**Objectif:** Reproduisez intégralement et à l'identique le texte sélectionné ci-dessous, consacré à la littérature autochtone au Québec.

**Texte sélectionné:**
§

En tant qu’invitée à divers évènements littéraires dans les autres provinces du Canada, j’ai donné à plusieurs occasions des conférences au sujet de la littérature autochtone. Il s’agis-sait alors de faire découvrir, aux multiples groupes francophiles du pays, la voix des auteur·rices des Premières Nations du Québec et je témoignais, avec beaucoup de conviction, de la richesse des textes d’écrivain·es que je considère comme des ami·es. Facile!

Mais me questionner à propos de la raison pour laquelle une majorité de voix féminines font figure de proue de la littérature autochtone au Québec? En plus qu’elles sont Innues pour la plupart, alors que je suis la seule Eeyou (pour l’instant) dans le lot… Récemment, Émilie Monnet a ajouté de la diversité en tant qu’Anishnabe et bientôt, Andrée Levesque-Sioui viendra mettre sa couleur wendate, sans oublier celle de la conteuse abénaquise-wendate, Christine Sioui-Wawanoloath.

§

**Données fournies:**
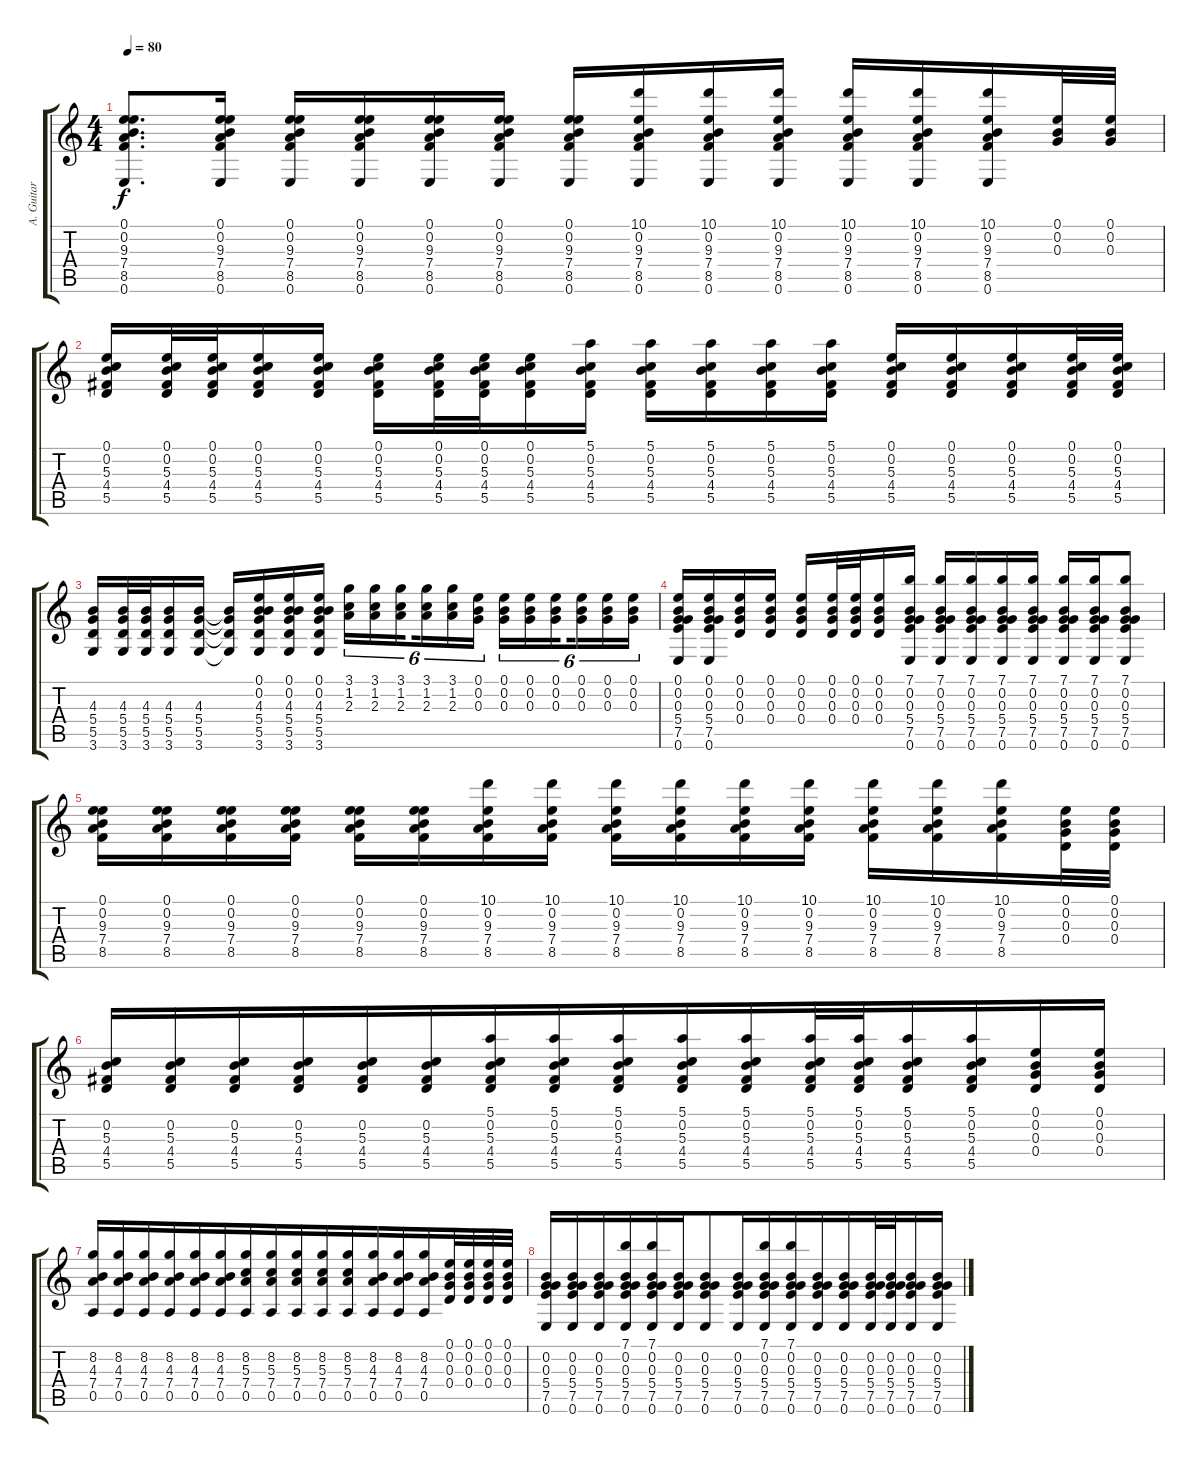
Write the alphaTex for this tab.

§

**Réponse rédigée:**
En tant qu’invitée à divers évènements littéraires dans les autres provinces du Canada, j’ai donné à plusieurs occasions des conférences au sujet de la littérature autochtone. Il s’agis-sait alors de faire découvrir, aux multiples groupes francophiles du pays, la voix des auteur·rices des Premières Nations du Québec et je témoignais, avec beaucoup de conviction, de la richesse des textes d’écrivain·es que je considère comme des ami·es. Facile!

Mais me questionner à propos de la raison pour laquelle une majorité de voix féminines font figure de proue de la littérature autochtone au Québec? En plus qu’elles sont Innues pour la plupart, alors que je suis la seule Eeyou (pour l’instant) dans le lot… Récemment, Émilie Monnet a ajouté de la diversité en tant qu’Anishnabe et bientôt, Andrée Levesque-Sioui viendra mettre sa couleur wendate, sans oublier celle de la conteuse abénaquise-wendate, Christine Sioui-Wawanoloath.